Rowan’s position was the mirror image of Tim Farron’s: he believed, and was well known to believe, in the equality of gay people. Yet he felt it his duty to go along with the Church’s homophobic official policy while reserving the right to argue in private against it. This was completely unacceptable to the conservative evangelicals, who wanted to establish the principle that anyone who believed gay sex was not sinful should not hold any office in the church—whether or not they were themselves celibate.

This seemed to me entirely monstrous bullying. It was right then, and is right now, to defend Tim Farron’s duty to hold the convictions that he honestly does and even where appropriate to argue them in private.

But the devil has no interest in principles. His place, as is well known, is down among the details, and when we look at the specifics of this case things get more complicated. For a start, not too many people believe that Farron’s private views disqualify him from office: ComRes polling on this finds that only around 20 per cent of Lib Dem voters think that privately believing gay sex is sinful disqualifies a politician from office if they do nothing to act on their conviction. About the same proportion of Conservatives and even UKIP voters agree. The figure rises to around 30 per cent for Labour and SNP voters—only among the Greens is there a plurality (48 per cent) for the intolerant view.

Yet that 10 per cent gap between Lib Dem and Labour views is a very awkward one for a Lib Dem leader specifically. In this election, Farron was competing for the young and well-educated vote and it is exactly in those sectors that opinion was least favourable to him. Young people were much more likely even than the generality of Labour voters to regard Tim Farron’s privately-held beliefs as disqualification from office. Not for nothing did Labour put his conservative views on their election literature in Cambridge, where there was a huge swing from Lib to Lab.
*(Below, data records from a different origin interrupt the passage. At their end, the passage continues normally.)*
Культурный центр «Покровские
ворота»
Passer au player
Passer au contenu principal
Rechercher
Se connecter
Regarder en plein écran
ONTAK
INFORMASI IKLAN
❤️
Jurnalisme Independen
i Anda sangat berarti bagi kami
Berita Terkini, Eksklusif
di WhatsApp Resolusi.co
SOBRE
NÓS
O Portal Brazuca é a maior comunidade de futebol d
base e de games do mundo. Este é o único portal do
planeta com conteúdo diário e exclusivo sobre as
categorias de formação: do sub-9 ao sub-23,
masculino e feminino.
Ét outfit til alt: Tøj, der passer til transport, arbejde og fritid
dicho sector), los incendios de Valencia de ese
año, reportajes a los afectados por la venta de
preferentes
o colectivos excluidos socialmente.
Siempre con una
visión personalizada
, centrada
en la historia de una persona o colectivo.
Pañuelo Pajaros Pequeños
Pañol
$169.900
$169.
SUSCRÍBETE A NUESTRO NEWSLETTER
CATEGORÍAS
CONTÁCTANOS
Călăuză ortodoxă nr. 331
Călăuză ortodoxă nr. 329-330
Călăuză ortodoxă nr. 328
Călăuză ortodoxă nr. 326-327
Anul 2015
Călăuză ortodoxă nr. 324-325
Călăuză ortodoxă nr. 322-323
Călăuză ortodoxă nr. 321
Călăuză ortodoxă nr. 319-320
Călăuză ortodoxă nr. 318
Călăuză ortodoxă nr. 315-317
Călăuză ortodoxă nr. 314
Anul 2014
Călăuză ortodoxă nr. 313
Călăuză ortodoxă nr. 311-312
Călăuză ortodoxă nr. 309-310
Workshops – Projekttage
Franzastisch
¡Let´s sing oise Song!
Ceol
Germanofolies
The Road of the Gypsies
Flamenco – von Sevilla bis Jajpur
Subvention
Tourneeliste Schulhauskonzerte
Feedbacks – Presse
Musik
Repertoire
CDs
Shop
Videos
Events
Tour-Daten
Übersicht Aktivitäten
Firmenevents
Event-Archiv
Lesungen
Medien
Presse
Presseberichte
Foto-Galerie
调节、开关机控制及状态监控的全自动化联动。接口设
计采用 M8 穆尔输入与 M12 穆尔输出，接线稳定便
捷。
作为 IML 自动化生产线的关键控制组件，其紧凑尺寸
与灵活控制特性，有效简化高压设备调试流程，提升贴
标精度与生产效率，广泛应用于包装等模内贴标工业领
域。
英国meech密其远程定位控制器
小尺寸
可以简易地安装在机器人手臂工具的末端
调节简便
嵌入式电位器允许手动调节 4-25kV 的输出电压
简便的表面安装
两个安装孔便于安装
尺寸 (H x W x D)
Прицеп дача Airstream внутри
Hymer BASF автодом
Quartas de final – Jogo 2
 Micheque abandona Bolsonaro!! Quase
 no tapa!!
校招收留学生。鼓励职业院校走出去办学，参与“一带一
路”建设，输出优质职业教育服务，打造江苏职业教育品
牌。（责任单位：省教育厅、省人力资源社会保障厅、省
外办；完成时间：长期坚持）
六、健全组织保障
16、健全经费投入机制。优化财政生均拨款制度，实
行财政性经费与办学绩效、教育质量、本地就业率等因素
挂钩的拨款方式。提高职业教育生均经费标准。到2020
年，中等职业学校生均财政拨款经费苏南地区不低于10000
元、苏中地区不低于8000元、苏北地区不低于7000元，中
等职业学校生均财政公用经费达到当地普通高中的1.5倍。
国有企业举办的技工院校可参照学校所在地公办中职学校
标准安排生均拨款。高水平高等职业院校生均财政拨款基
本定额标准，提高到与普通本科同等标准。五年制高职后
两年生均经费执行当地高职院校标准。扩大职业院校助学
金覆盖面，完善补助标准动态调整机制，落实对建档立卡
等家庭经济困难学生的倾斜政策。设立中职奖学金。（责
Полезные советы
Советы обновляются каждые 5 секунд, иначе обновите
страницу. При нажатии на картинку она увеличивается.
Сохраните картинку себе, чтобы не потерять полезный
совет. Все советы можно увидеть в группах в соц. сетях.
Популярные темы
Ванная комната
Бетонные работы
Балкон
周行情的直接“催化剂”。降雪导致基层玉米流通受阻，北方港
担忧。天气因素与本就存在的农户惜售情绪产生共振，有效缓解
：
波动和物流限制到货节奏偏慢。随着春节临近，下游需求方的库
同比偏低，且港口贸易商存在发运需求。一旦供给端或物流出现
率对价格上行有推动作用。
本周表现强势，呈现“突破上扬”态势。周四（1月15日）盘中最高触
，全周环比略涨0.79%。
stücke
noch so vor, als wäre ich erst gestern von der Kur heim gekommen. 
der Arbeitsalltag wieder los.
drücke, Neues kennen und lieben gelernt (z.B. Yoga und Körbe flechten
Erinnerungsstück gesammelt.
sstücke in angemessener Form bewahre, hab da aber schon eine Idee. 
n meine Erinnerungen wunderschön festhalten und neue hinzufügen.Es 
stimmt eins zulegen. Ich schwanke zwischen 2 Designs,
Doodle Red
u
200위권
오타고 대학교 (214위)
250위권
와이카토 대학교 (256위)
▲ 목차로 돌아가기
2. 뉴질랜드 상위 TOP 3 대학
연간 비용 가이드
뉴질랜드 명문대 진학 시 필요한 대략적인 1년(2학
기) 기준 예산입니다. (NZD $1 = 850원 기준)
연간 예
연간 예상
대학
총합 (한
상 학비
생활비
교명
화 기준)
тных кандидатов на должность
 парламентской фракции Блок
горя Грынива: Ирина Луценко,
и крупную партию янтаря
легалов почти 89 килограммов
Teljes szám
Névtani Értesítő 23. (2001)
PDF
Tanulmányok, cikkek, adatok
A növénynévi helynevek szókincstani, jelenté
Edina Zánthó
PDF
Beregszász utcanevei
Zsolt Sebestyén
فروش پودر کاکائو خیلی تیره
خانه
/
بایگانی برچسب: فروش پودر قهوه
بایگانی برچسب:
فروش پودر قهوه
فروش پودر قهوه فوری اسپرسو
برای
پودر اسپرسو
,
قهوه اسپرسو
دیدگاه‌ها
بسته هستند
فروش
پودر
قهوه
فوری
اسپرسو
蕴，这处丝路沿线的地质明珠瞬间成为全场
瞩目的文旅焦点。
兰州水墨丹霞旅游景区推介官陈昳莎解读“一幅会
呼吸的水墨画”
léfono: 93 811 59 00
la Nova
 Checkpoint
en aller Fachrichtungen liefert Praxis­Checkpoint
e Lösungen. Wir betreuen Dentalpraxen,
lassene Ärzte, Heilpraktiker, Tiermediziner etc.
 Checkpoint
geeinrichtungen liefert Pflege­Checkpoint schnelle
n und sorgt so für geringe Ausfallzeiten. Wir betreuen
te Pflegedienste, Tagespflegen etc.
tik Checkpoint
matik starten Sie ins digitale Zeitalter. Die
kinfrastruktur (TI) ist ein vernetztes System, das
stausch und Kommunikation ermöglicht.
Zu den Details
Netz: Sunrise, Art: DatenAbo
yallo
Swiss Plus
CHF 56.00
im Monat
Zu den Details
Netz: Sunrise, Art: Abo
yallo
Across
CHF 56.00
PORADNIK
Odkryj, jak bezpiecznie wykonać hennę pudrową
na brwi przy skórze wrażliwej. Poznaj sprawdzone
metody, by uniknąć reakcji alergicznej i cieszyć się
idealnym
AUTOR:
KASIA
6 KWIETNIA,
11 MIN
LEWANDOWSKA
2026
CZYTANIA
Obviously, you can’t blame Labour for using effective propaganda. In the long arc of history, this treatment of Farron is the payback for Simon Hughes’ campaign against Peter Tatchell in Bermondsey. If there was a marginal advantage to be gained from attacking him, of course they were going to do so.

This suggests that it’s impossible to be an evangelical Christian of Farron’s sort and an effective leader of the Liberal Democrats. It doesn’t mean that all people of those views are being driven out of politics. It probably doesn’t even mean that they are being driven out of the Lib Dems. It just means that if you are a party leader who sincerely holds unpopular views on a matter that your swing voters think is morally salient, you will pay for it.

But even that might pass—look at the career of Jeremy Corbyn, whose views after 30 years are right back in fashion. Surely Farron can spend that many years in the wilderness, if he has enough faith. After all, Moses spent forty.